||Turbulent Fluctuations in G-band and K-line Intensities Observed with
the Rapid Oscillations in the Solar Atmosphere (ROSA) Instrument
||463, 2nd ATST-EAST Workshop in Solar Physics: Magnetic Fields from the Photosphere to the Corona
||Cadavid, A. C.; Lawrence, J. K.; Christian, D. J.; Jess, D. B.; Mathioudakis, M.
||Using the Rapid Oscillation in the Solar Atmosphere (ROSA) instrument at the Dunn Solar Telescope
we have found that the spectra of fluctuations of the G-band (cadence 1.05 s) and Ca II K-line
(cadence 4.2 s) intensities show correlated fluctuations above white noise out to frequencies
beyond 300 mHz and up to 70 mHz, respectively. The noise-corrected G-band spectrum presents a
scaling range (Ultra High Frequency “UHF”) for f = 25–100 mHz, with an exponent
consistent with the presence of turbulent motions. The UHF power, is concentrated at the
locations of magnetic bright points in the intergranular lanes, it is
highly intermittent in time and characterized by a positive kurtosis κ. Combining
values of G-band and K-line intensities, the UHF power, and κ, reveals two distinct “states”
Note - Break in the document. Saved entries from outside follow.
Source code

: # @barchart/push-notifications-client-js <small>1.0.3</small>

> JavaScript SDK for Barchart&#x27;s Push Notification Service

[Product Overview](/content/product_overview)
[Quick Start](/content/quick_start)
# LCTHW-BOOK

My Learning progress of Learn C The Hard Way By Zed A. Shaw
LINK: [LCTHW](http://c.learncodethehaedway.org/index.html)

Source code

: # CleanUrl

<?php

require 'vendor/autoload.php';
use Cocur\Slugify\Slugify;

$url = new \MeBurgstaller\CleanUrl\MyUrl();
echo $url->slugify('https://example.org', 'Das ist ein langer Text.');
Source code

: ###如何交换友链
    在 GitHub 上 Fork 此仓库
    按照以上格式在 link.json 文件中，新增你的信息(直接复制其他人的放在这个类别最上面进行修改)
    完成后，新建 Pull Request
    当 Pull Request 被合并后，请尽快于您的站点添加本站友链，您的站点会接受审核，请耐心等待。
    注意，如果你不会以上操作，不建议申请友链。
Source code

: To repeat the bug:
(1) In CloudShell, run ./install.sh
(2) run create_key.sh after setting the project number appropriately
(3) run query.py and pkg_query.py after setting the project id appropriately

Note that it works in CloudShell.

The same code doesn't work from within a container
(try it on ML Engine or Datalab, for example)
of the internetwork solar atmosphere. State 1, with κ ≈ 6, which includes almost all
the data, is characterized by low intensities and low UHF power. State 2, with κ ≈ 3,
including a very small fraction of the data, is characterized by high intensities and high UHF power.
Superposed epoch analysis shows that for State 1, the K-line intensity presents 3.5 min
chromospheric oscillations with maxima occurring 21 s after G-band intensity maxima implying a
150–210 km effective height difference. For State 2, the G-band and K-line intensity maxima
are simultaneous, suggesting that in the highly magnetized environment sites of G-band
and K-line emission may be spatially close together.
Analysis of observations obtained with Hinode/SOT
confirm a scaling range in the G-band spectrum up to 53 mHz also consistent with turbulent
motions as well as the identification of two distinct states in terms of the H-line
intensity and G-band power as functions of G-band intensity.